While it was not exactly the type of application which would occur under Point 4, it served as example of what a small amount of money could do with the right technology and advisers behind it. Thus, he regards the program as a valid use of the nation's resources, providing the most efficient answer to Communism.

Robert C. Ruark takes issue with the concept of "the little man", so often bandied about in newsreels and in print. He wonders who this proverbial person was, someone small in stature or simply of limited means and background.

But he considered President Truman a "small man", insofar as the usual presidential stature was concerned, just as he regarded a great many legislative leaders likewise, as adjudged by their talents when posed against the mantle they donned.

On the other hand he had known persons of limited means who became wealthy through personal creativity and industry.

The "little man", he finds, was just as physically large on average and was possessed of the same physical qualities as the "big men" of society. Jesus, after all, had been a "little man" in the sense of his mean background and occupation. So had been Abraham Lincoln, Thomas Edison, Henry Ford, Mohammed and Buddha.

So he concludes that there were no such "little" people anywhere, "except the big or important people who suckle on their own delusions of grandeur, and who lose themselves so permanently in the clouds of their delusion that they are constrained to enshrine themselves as gods by peering down their noses at less lucky folk."

A letter writer from Pinehurst responds to the editorial of May 5 on the Senate race between Willis Smith, Senator Graham and former Senator Reynolds, finds that the editorial's reasoning in support of its decision to endorse Mr. Smith was flawed by following the route of negation which had so much characterized the Republican Party since 1936. Nothing constructive had been adduced in support of Mr. Smith. The tone of the editorial had been the same as that of the campaign waged by Smith supporters, more against Senator Graham than for Mr. Smith.

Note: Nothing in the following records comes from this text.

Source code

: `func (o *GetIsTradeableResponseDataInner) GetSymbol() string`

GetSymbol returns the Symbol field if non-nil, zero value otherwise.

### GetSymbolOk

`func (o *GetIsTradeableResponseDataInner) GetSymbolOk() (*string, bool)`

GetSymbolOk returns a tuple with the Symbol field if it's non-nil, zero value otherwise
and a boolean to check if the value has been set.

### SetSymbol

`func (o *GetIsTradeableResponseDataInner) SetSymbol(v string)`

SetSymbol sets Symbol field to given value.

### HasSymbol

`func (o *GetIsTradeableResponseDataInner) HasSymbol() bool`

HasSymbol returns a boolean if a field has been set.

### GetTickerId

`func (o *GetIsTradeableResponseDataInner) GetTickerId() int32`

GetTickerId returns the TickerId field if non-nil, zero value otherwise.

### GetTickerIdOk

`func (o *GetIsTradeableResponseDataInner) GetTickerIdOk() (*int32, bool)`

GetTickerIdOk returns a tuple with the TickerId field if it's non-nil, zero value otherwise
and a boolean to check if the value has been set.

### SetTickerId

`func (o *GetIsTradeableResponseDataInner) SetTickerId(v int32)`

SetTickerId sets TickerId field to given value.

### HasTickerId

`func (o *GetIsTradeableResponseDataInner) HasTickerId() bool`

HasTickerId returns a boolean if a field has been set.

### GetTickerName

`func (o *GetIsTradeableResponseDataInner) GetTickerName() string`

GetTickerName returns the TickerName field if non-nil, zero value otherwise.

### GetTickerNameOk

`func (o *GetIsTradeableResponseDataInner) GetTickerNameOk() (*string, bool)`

He wonders whether Mr. Smith could elicit from Senators the same respect and attention commanded by Senator Graham, who, on several occasions, reportedly had spoken so eloquently on topics that Senators of both parties left the cloak rooms and came to the floor to listen.

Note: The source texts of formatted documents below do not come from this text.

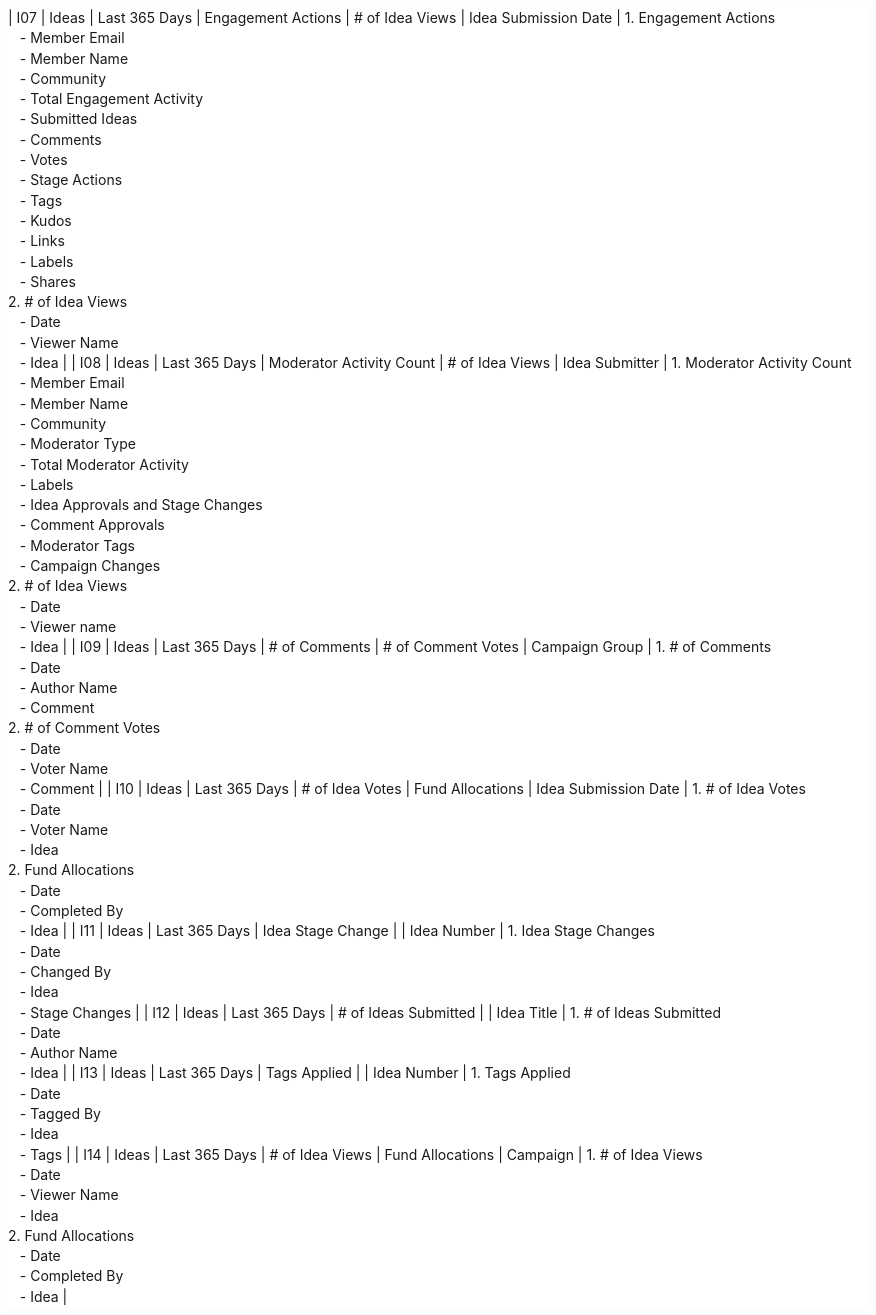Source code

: | I07 | Ideas         | Last 365 Days | Engagement Actions          | # of Idea Views             | Idea Submission Date | 1. Engagement Actions<br>&nbsp;&nbsp;&nbsp;- Member Email<br>&nbsp;&nbsp;&nbsp;- Member Name<br>&nbsp;&nbsp;&nbsp;- Community<br>&nbsp;&nbsp;&nbsp;- Total Engagement Activity<br>&nbsp;&nbsp;&nbsp;- Submitted Ideas<br>&nbsp;&nbsp;&nbsp;- Comments<br>&nbsp;&nbsp;&nbsp;- Votes<br>&nbsp;&nbsp;&nbsp;- Stage Actions<br>&nbsp;&nbsp;&nbsp;- Tags<br>&nbsp;&nbsp;&nbsp;- Kudos<br>&nbsp;&nbsp;&nbsp;- Links<br>&nbsp;&nbsp;&nbsp;- Labels<br>&nbsp;&nbsp;&nbsp;- Shares<br>2. # of Idea Views<br>&nbsp;&nbsp;&nbsp;- Date<br>&nbsp;&nbsp;&nbsp;- Viewer Name<br>&nbsp;&nbsp;&nbsp;- Idea |
| I08 | Ideas         | Last 365 Days | Moderator Activity Count    | # of Idea Views             | Idea Submitter       | 1. Moderator Activity Count<br>&nbsp;&nbsp;&nbsp;- Member Email<br>&nbsp;&nbsp;&nbsp;- Member Name<br>&nbsp;&nbsp;&nbsp;- Community<br>&nbsp;&nbsp;&nbsp;- Moderator Type<br>&nbsp;&nbsp;&nbsp;- Total Moderator Activity<br>&nbsp;&nbsp;&nbsp;- Labels<br>&nbsp;&nbsp;&nbsp;- Idea Approvals and Stage Changes<br>&nbsp;&nbsp;&nbsp;- Comment Approvals<br>&nbsp;&nbsp;&nbsp;- Moderator Tags<br>&nbsp;&nbsp;&nbsp;- Campaign Changes<br>2. # of Idea Views<br>&nbsp;&nbsp;&nbsp;- Date<br>&nbsp;&nbsp;&nbsp;- Viewer name<br>&nbsp;&nbsp;&nbsp;- Idea                                    |
| I09 | Ideas         | Last 365 Days | # of Comments               | # of Comment Votes          | Campaign Group       | 1. # of Comments<br>&nbsp;&nbsp;&nbsp;- Date<br>&nbsp;&nbsp;&nbsp;- Author Name<br>&nbsp;&nbsp;&nbsp;- Comment<br>2. # of Comment Votes<br>&nbsp;&nbsp;&nbsp;- Date<br>&nbsp;&nbsp;&nbsp;- Voter Name<br>&nbsp;&nbsp;&nbsp;- Comment                                                                                                                                                                                                                                                                                                                                                       |
| I10 | Ideas         | Last 365 Days | # of Idea Votes             | Fund Allocations            | Idea Submission Date | 1. # of Idea Votes<br>&nbsp;&nbsp;&nbsp;- Date<br>&nbsp;&nbsp;&nbsp;- Voter Name<br>&nbsp;&nbsp;&nbsp;- Idea<br>2. Fund Allocations<br>&nbsp;&nbsp;&nbsp;- Date<br>&nbsp;&nbsp;&nbsp;- Completed By<br>&nbsp;&nbsp;&nbsp;- Idea                                                                                                                                                                                                                                                                                                                                                            |
| I11 | Ideas         | Last 365 Days | Idea Stage Change           |                             | Idea Number          | 1. Idea Stage Changes<br>&nbsp;&nbsp;&nbsp;- Date<br>&nbsp;&nbsp;&nbsp;- Changed By<br>&nbsp;&nbsp;&nbsp;- Idea<br>&nbsp;&nbsp;&nbsp;- Stage Changes                                                                                                                                                                                                                                                                                                                                                                                                                                       |
| I12 | Ideas         | Last 365 Days | # of Ideas Submitted        |                             | Idea Title           | 1. # of Ideas Submitted<br>&nbsp;&nbsp;&nbsp;- Date<br>&nbsp;&nbsp;&nbsp;- Author Name<br>&nbsp;&nbsp;&nbsp;- Idea                                                                                                                                                                                                                                                                                                                                                                                                                                                                         |
| I13 | Ideas         | Last 365 Days | Tags Applied                |                             | Idea Number          | 1. Tags Applied<br>&nbsp;&nbsp;&nbsp;- Date<br>&nbsp;&nbsp;&nbsp;- Tagged By<br>&nbsp;&nbsp;&nbsp;- Idea<br>&nbsp;&nbsp;&nbsp;- Tags                                                                                                                                                                                                                                                                                                                                                                                                                                                       |
| I14 | Ideas         | Last 365 Days | # of Idea Views             | Fund Allocations            | Campaign             | 1. # of Idea Views<br>&nbsp;&nbsp;&nbsp;- Date<br>&nbsp;&nbsp;&nbsp;- Viewer Name<br>&nbsp;&nbsp;&nbsp;- Idea<br>2. Fund Allocations<br>&nbsp;&nbsp;&nbsp;- Date<br>&nbsp;&nbsp;&nbsp;- Completed By<br>&nbsp;&nbsp;&nbsp;- Idea                                                                                                                                                                                                                                                                                                                                                           |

He suggests that the newspaper unwittingly may have, with its endorsement, delivered the "kiss of death" to Mr. Smith's chances.

He adds that he had been a reader of the newspaper for many years and in that time had respected its "intelligent liberalism", but had found that since Thomas Robinson had taken over as publisher in early 1947 from the late W. C. Dowd, Jr., upon the sale of the newspaper from the Dowd family to a group of investors, it had become just another "stuffed shirt" organ, insofar as its editorial policy was concerned.

We have to agree with that assessment. The editorial column has increasingly become, in that three and a half years, though not uniformly so, proper material for quick consignment to use as fish wrap or kitty-box liner. It started downhill fast after the departure of editor Harry Ashmore at the end of July, 1947.

The editorials remain worthwhile historically, however, as providing a good glimpse of the differing points of view and the typical arguments being posed against the Fair Deal and the Truman Administration, as well as against civil rights legislation as Federal force bills, while being supportive of integration of society and equality of opportunity generally, notwithstanding the conundrum which those seemingly paradoxical notions pose to the modern reader, after that which would occur in the Fifties through mid-Seventies.

Have no fear, however, as the war in Korea is just around the corner, we hear, and the news will quickly shift again for awhile to good old war and away from all of these tedious domestic issues.

They just could not live without it for very long.

Incidentally, after being elected June 24 in the primary runoff with Senator Graham, following the Senator's plurality victory in the initial primary election, Mr. Smith then adding, at the behest of campaign adviser Jesse Helms, race-baiting to his Red-smear tactics, Senator Smith would die in mid-1953.

Just the facts, ma'am; not a threat.

A letter writer urges voting for Mr. Smith.